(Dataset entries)
::::::::

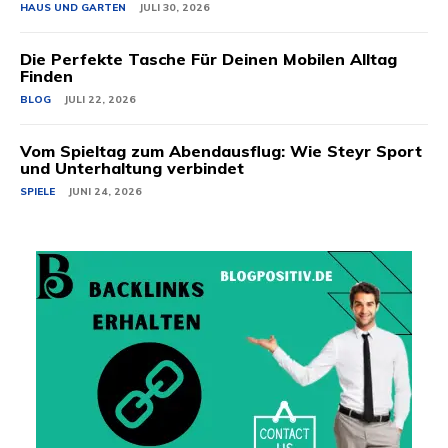
HAUS UND GARTEN
JULI 30, 2026
Die Perfekte Tasche Für Deinen Mobilen Alltag
Finden
BLOG
JULI 22, 2026
Vom Spieltag zum Abendausflug: Wie Steyr Sport
und Unterhaltung verbindet
SPIELE
JUNI 24, 2026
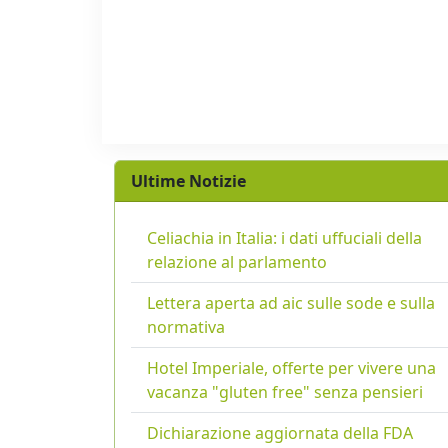
Ultime Notizie
Celiachia in Italia: i dati uffuciali della
relazione al parlamento
Lettera aperta ad aic sulle sode e sulla
normativa
Hotel Imperiale, offerte per vivere una
vacanza "gluten free" senza pensieri
Dichiarazione aggiornata della FDA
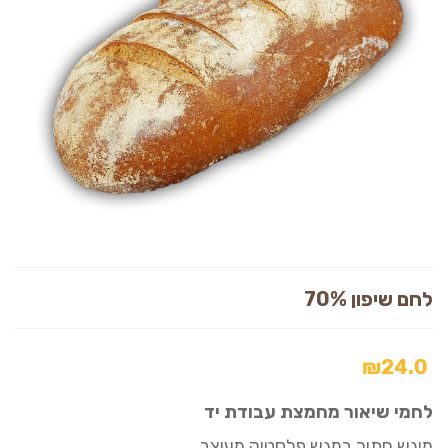
לחם שיפון 70%
₪
24.0
לחמי שיאור מחמצת עבודת יד
מוגש חתוך במגש פלסטיק מעוצב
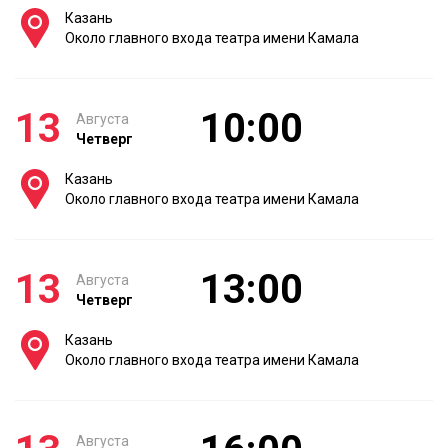
Казань
Около главного входа театра имени Камала
13
10:00
Августа
Четверг
Казань
Около главного входа театра имени Камала
13
13:00
Августа
Четверг
Казань
Около главного входа театра имени Камала
Августа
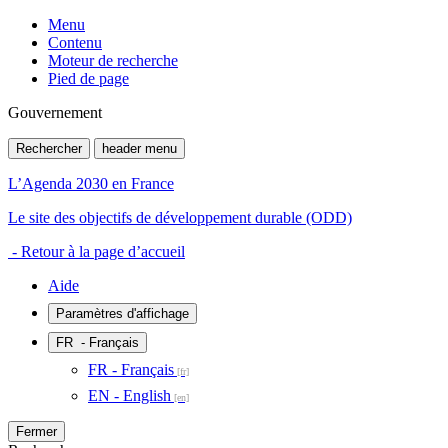
Menu
Contenu
Moteur de recherche
Pied de page
Gouvernement
Rechercher
header menu
L’Agenda 2030 en France
Le site des objectifs de développement durable (ODD)
- Retour à la page d’accueil
Aide
Paramètres d'affichage
FR
- Français
FR - Français
EN - English
Fermer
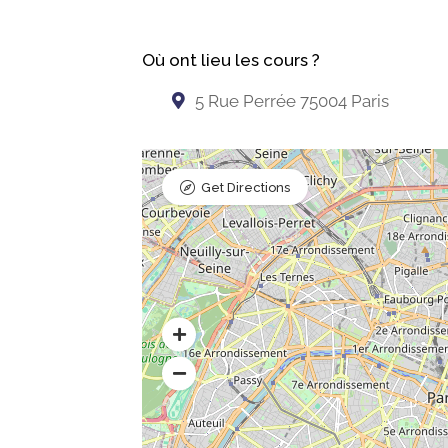
Où ont lieu les cours ?
5 Rue Perrée 75004 Paris
Get Directions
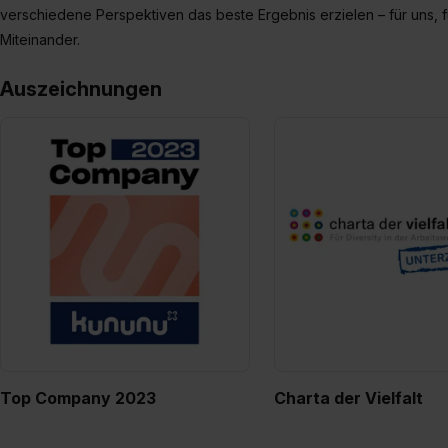
verschiedene Perspektiven das beste Ergebnis erzielen – für uns, 
Miteinander.
Auszeichnungen
Top Company 2023
Charta der Vielfalt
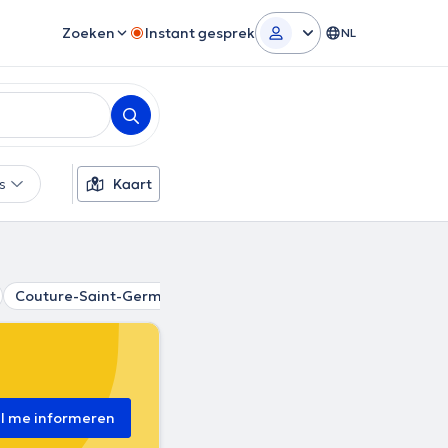
Zoeken
Instant gesprek
NL
rs
Kaart
Couture-Saint-Germain
Bierges
Céroux-Mousty
Wat
il me informeren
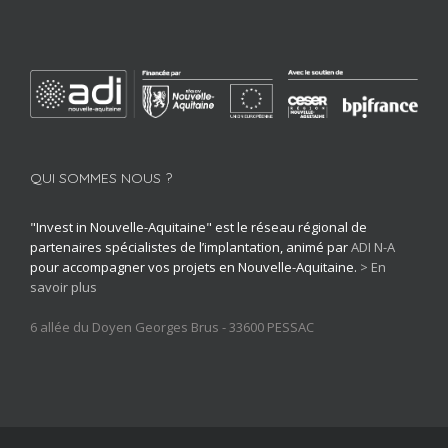
QUI SOMMES NOUS ?
"Invest in Nouvelle-Aquitaine" est le réseau régional de
partenaires spécialistes de l’implantation, animé par
ADI N-A
pour accompagner vos projets en Nouvelle-Aquitaine.
> En
savoir plus
6 allée du Doyen Georges Brus - 33600 PESSAC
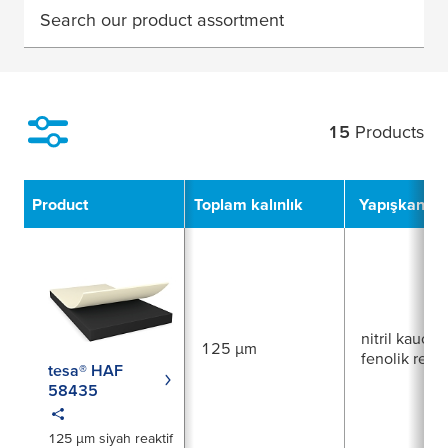
Search our product assortment
15
Products
Filter
Product
Toplam kalınlık
Yapışkan tü
nitril kauçuk
125 µm
fenolik reçi
tesa® HAF
58435
125 µm siyah reaktif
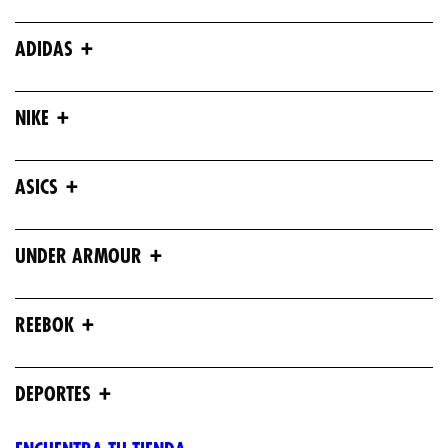
+
ADIDAS
+
NIKE
+
ASICS
+
UNDER ARMOUR
+
REEBOK
+
DEPORTES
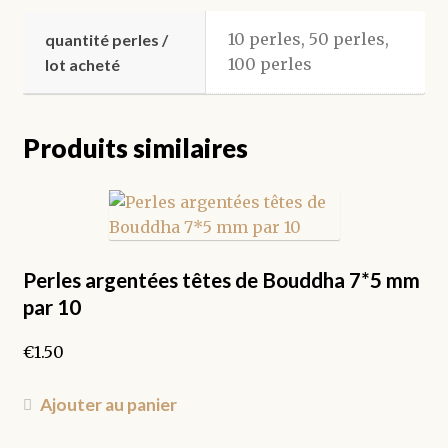
10 perles, 50 perles,
quantité perles /
100 perles
lot acheté
Produits similaires
Perles argentées têtes de Bouddha 7*5 mm
par 10
€
1.50
Ajouter au panier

::::::::

• **Directions for this task**:
Which lines of the records contain the string "della"? List each such line in full, matching case exactly.

• **Task solution**:
Celiachia in Italia: i dati uffuciali della
Dichiarazione aggiornata della FDA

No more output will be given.